» TO-DO ITEM: For each line of the data below, copy it if it holds the word "none".

SUPPLIED MATERIAL section start

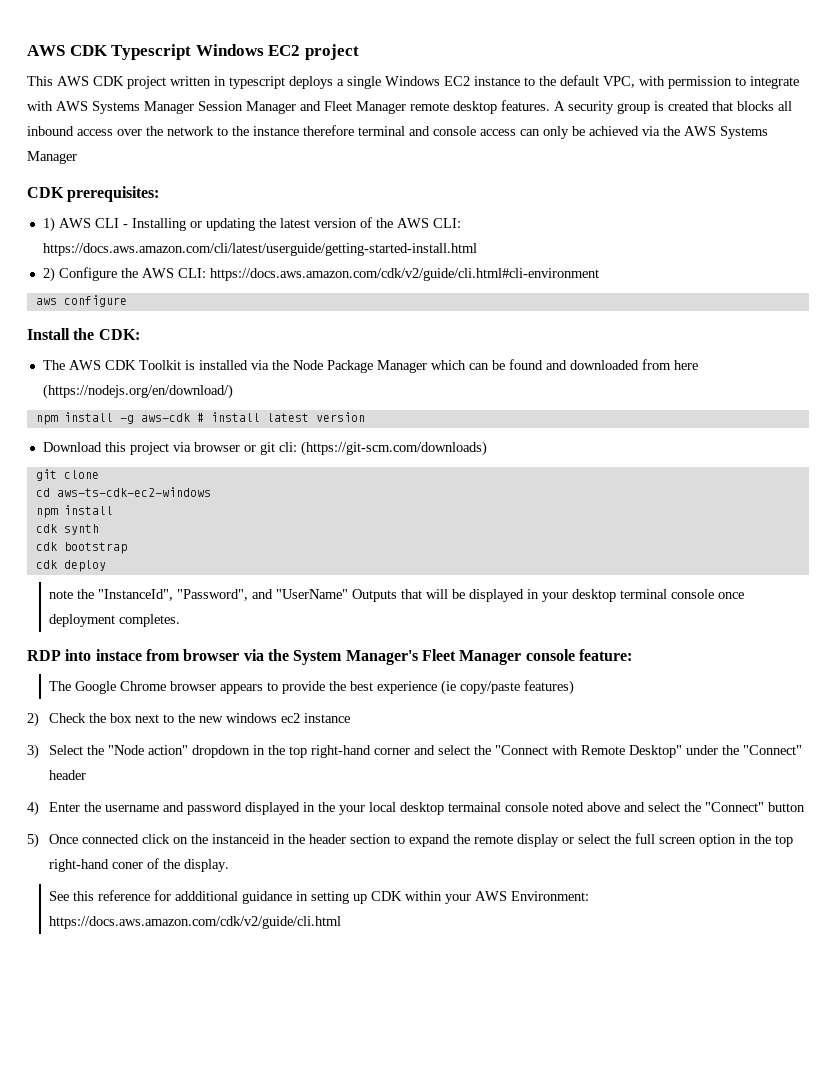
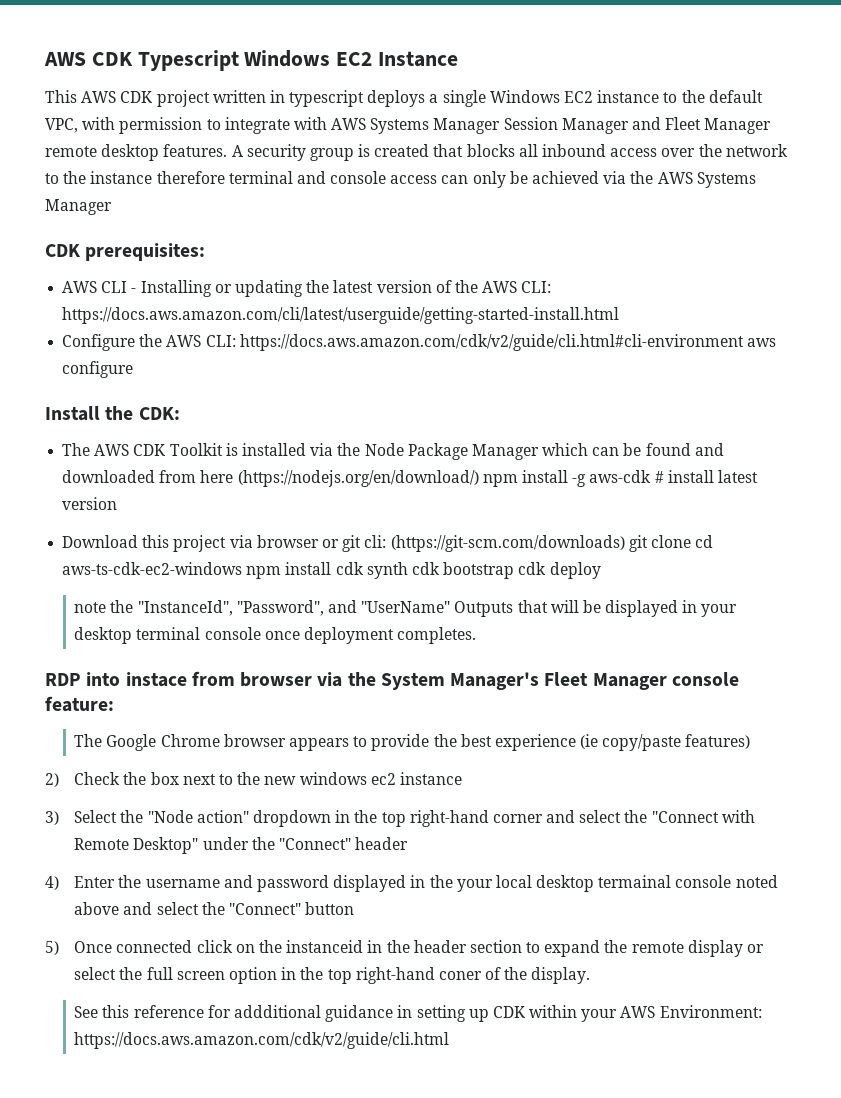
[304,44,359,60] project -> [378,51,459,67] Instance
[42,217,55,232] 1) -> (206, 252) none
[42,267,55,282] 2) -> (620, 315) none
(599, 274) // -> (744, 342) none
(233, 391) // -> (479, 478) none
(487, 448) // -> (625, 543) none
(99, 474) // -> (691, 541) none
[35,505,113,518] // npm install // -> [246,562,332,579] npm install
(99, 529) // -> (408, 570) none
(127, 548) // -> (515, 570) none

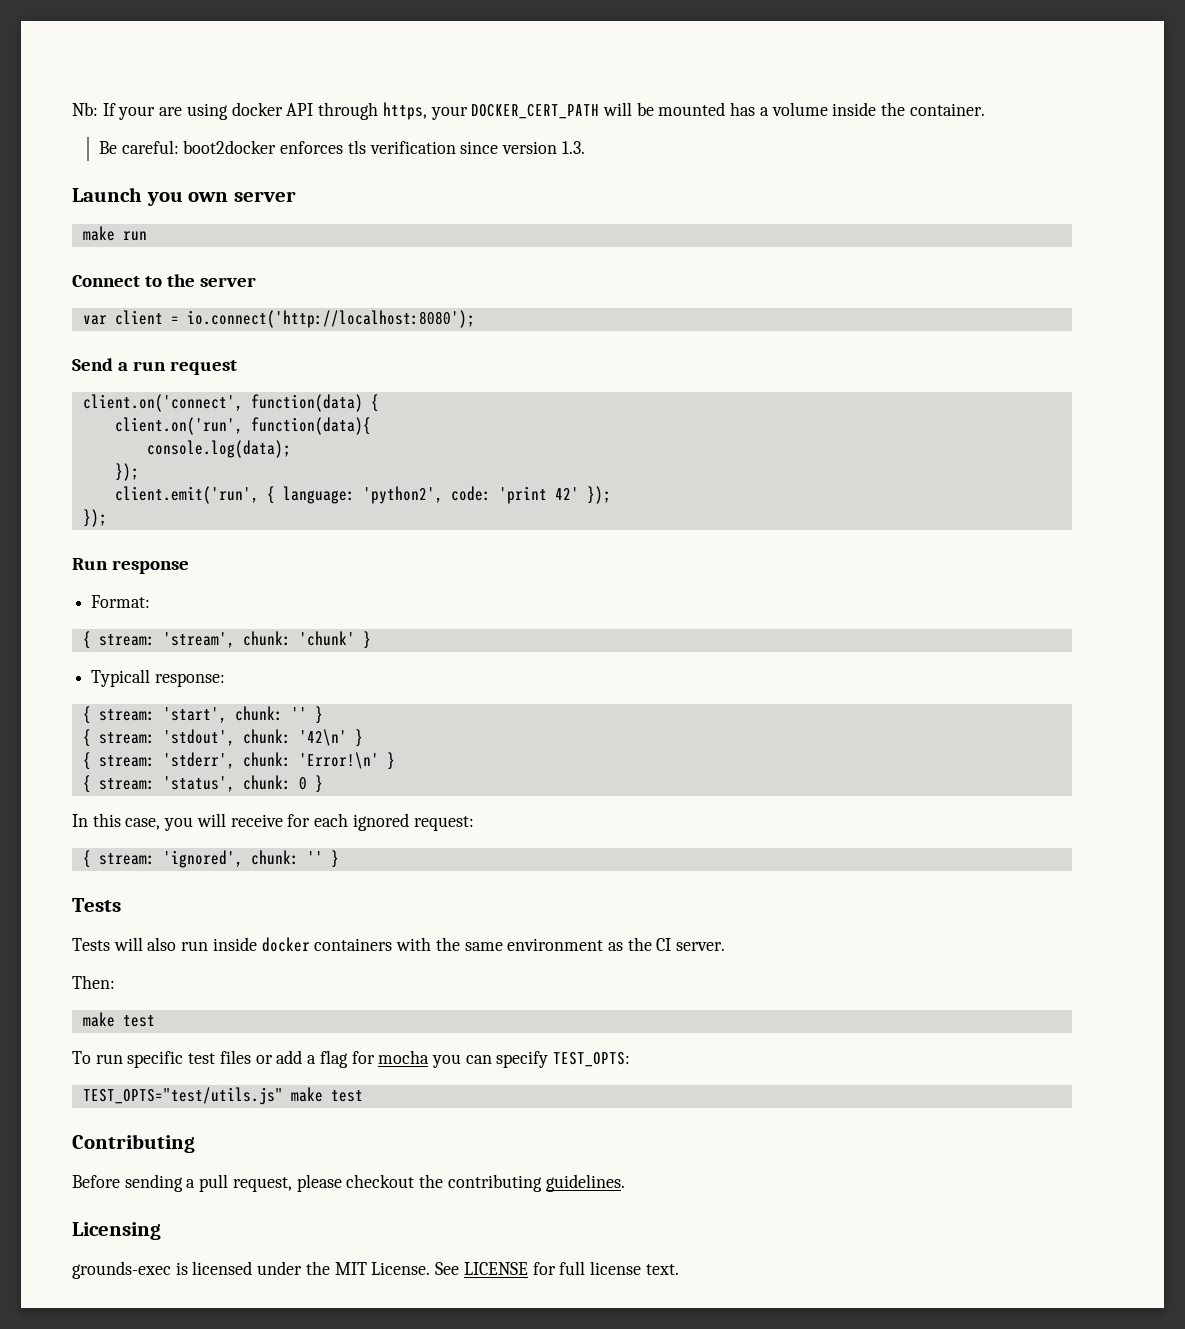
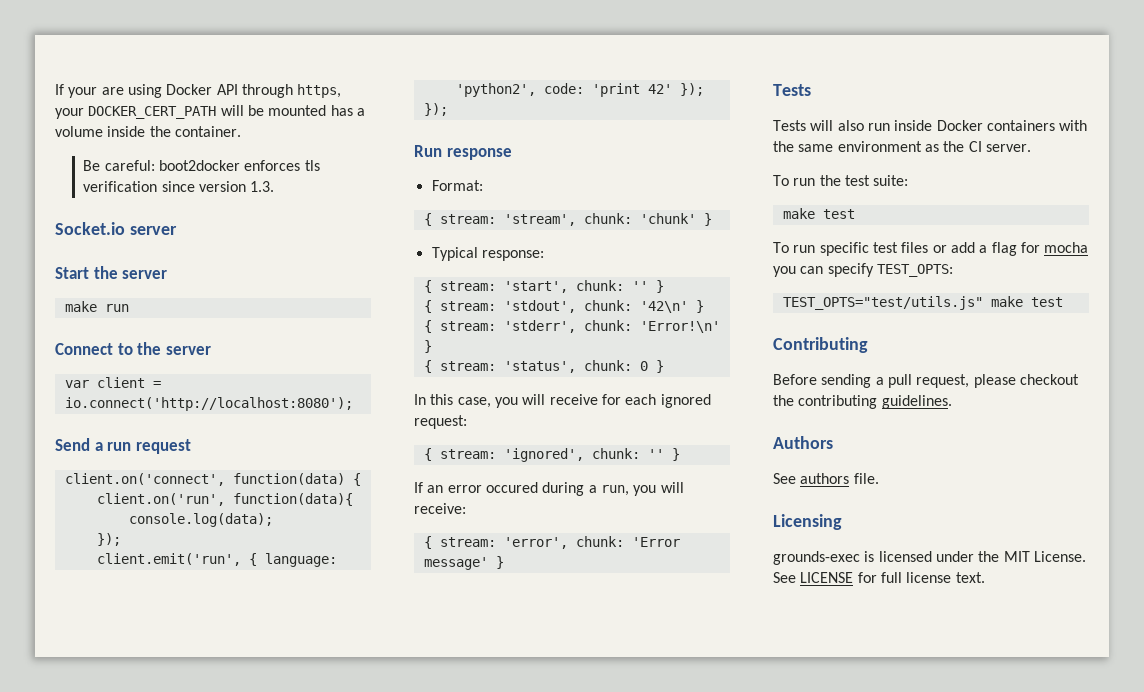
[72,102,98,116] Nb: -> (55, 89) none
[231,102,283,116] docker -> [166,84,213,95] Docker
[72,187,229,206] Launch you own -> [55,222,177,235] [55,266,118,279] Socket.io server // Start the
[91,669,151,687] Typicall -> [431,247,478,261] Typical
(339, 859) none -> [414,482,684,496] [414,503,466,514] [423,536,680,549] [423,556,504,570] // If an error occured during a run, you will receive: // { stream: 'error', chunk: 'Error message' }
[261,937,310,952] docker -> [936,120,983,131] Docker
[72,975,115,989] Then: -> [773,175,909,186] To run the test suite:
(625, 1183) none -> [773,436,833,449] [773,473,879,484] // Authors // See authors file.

SUPPLIED MATERIAL section end

» EXPECTED ANSWER:
[42,217,55,232] 1) -> (206, 252) none
[42,267,55,282] 2) -> (620, 315) none
(599, 274) // -> (744, 342) none
(233, 391) // -> (479, 478) none
(487, 448) // -> (625, 543) none
(99, 474) // -> (691, 541) none
(99, 529) // -> (408, 570) none
(127, 548) // -> (515, 570) none
[72,102,98,116] Nb: -> (55, 89) none
(339, 859) none -> [414,482,684,496] [414,503,466,514] [423,536,680,549] [423,556,504,570] // If an error occured during a run, you will receive: // { stream: 'error', chunk: 'Error message' }
(625, 1183) none -> [773,436,833,449] [773,473,879,484] // Authors // See authors file.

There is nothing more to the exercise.